Text passage:
Parasites, Princesses, and Paranoia-or Another Day

Tuesday, June 20, 2006

ev·o·lu·tion
n.
A gradual process in which something changes into a different and usually more complex or better form.


I have this theory about the evolution of humans as it is occurring right now. Yes, it is happening right now as I write this and you sleep in. Evolution is always moving forward, usually so slowly as to be impossible to see except in a retrospective of millenia. But you can see the cultural evolution of the human race from here.

The world is getting very crowded. There is no longer a reason for first-world citizens to proliferately reproduce. And you can already see the population growth rate dropping in developed economically secure countries. Add to this the fact that less and less children die at a young age as we progress economically and scientifically, and there's even less need for multiple offspring. (In the not so historic past, one could expect some of your children not to make it to adulthood to produce their own offspring and carry on your genetic material--therefore the biological need for more babies.) The growth rate does continue to rise in third-world, less-developed countries, but as they develop into more economically secure countries in the future, one could hypothesize that this might very well change.

Record extracts:
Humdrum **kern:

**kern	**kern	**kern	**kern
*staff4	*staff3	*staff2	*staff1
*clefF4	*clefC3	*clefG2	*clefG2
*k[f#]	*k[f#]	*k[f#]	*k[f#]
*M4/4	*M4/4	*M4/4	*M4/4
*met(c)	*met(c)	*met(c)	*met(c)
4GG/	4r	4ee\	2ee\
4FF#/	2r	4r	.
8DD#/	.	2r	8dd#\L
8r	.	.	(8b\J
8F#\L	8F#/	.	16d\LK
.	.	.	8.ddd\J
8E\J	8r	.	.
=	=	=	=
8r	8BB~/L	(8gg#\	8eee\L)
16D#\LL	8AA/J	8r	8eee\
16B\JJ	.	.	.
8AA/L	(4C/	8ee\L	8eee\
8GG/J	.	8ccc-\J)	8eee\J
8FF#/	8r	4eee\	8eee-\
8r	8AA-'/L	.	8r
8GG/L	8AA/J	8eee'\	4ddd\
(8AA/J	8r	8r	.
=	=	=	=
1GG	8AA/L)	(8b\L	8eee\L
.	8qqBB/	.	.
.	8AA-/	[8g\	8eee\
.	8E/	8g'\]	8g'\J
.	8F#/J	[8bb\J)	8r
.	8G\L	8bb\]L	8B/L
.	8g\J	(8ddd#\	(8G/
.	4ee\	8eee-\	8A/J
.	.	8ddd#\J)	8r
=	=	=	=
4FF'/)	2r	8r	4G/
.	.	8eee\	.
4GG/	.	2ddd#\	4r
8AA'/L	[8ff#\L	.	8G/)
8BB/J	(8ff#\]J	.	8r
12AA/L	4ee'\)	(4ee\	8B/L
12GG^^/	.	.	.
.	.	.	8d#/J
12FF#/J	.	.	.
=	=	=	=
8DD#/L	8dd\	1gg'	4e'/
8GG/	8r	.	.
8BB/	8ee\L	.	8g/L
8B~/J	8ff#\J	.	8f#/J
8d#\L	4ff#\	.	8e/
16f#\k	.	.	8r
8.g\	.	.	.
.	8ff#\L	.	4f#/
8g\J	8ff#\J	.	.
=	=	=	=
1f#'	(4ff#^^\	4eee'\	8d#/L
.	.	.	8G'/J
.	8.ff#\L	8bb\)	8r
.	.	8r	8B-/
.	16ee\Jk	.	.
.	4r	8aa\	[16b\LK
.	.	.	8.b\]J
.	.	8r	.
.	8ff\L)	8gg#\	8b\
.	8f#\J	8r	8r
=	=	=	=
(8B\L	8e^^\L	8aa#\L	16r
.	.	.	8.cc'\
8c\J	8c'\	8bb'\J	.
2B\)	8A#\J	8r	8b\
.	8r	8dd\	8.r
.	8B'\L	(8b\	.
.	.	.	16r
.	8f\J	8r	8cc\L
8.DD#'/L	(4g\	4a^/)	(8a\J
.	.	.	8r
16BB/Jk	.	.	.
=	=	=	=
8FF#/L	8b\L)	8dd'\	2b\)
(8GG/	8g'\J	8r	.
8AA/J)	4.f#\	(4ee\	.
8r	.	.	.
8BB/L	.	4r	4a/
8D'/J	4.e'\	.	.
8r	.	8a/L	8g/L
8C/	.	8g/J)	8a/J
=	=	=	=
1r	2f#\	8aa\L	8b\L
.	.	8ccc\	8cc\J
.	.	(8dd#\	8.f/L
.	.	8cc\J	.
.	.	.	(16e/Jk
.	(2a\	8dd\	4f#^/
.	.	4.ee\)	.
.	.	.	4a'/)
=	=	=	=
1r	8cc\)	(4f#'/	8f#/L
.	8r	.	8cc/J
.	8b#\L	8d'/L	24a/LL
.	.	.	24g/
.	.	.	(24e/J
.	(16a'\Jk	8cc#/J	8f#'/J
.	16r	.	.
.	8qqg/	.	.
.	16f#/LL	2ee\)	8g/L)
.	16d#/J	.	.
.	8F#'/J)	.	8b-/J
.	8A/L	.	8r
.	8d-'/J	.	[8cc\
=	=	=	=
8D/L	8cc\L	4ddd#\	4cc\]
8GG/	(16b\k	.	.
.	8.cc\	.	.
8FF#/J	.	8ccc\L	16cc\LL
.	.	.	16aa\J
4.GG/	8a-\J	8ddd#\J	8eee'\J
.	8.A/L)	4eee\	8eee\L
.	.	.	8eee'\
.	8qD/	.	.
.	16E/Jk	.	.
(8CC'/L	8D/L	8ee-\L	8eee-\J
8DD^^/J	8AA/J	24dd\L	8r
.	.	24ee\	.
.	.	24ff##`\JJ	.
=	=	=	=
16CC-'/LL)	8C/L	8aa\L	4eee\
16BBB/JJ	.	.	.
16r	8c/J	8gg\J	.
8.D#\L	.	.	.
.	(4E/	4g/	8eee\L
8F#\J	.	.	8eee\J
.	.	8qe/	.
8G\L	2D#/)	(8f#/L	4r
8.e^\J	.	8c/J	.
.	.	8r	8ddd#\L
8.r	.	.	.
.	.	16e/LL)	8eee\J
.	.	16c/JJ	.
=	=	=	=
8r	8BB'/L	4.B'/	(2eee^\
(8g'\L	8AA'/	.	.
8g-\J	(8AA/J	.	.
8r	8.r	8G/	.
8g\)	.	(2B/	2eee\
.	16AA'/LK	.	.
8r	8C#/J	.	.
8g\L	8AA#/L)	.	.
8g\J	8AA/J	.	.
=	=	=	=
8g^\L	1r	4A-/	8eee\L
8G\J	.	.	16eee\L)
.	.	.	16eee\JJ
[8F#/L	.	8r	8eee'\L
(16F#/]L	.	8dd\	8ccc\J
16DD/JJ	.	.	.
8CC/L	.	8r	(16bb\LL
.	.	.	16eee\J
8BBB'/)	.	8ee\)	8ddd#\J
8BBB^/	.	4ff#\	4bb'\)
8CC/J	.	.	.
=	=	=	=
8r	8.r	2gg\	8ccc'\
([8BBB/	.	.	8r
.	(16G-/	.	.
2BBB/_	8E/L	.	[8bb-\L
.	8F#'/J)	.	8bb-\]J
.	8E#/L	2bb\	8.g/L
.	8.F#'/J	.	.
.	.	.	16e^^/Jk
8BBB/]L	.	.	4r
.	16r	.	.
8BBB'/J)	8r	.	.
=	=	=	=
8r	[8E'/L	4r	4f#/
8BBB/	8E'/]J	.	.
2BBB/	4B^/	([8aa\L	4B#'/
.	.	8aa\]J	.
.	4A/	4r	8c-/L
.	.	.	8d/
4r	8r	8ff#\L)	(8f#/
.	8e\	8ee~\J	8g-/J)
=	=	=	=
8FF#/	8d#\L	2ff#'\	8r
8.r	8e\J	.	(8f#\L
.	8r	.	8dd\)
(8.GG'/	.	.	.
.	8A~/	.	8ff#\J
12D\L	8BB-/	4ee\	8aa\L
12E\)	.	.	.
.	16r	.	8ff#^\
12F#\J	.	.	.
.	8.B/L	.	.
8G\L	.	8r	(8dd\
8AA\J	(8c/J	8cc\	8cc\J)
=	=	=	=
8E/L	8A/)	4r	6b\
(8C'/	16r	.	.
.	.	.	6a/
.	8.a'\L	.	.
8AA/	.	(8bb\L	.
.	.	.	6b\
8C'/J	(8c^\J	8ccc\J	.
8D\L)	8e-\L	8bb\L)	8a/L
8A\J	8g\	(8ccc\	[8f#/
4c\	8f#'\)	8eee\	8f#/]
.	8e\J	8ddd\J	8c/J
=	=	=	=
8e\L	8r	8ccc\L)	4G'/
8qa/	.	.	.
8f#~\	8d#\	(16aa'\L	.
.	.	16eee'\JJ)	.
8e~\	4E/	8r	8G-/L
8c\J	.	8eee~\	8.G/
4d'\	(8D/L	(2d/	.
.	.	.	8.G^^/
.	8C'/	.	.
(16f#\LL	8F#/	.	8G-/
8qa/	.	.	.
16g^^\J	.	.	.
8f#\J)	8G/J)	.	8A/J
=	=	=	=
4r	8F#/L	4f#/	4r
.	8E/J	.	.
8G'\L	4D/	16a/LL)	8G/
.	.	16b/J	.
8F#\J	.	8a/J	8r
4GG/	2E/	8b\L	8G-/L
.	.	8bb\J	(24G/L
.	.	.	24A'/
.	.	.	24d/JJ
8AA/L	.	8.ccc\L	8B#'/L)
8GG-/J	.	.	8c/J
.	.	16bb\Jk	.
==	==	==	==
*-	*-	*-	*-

What to produce:
Copy the post on human evolution word for word, beginning at the words "ev·o·lu·tion" and stopping after "race from here.".

Solution to this task:
ev·o·lu·tion
n.
A gradual process in which something changes into a different and usually more complex or better form.


I have this theory about the evolution of humans as it is occurring right now. Yes, it is happening right now as I write this and you sleep in. Evolution is always moving forward, usually so slowly as to be impossible to see except in a retrospective of millenia. But you can see the cultural evolution of the human race from here.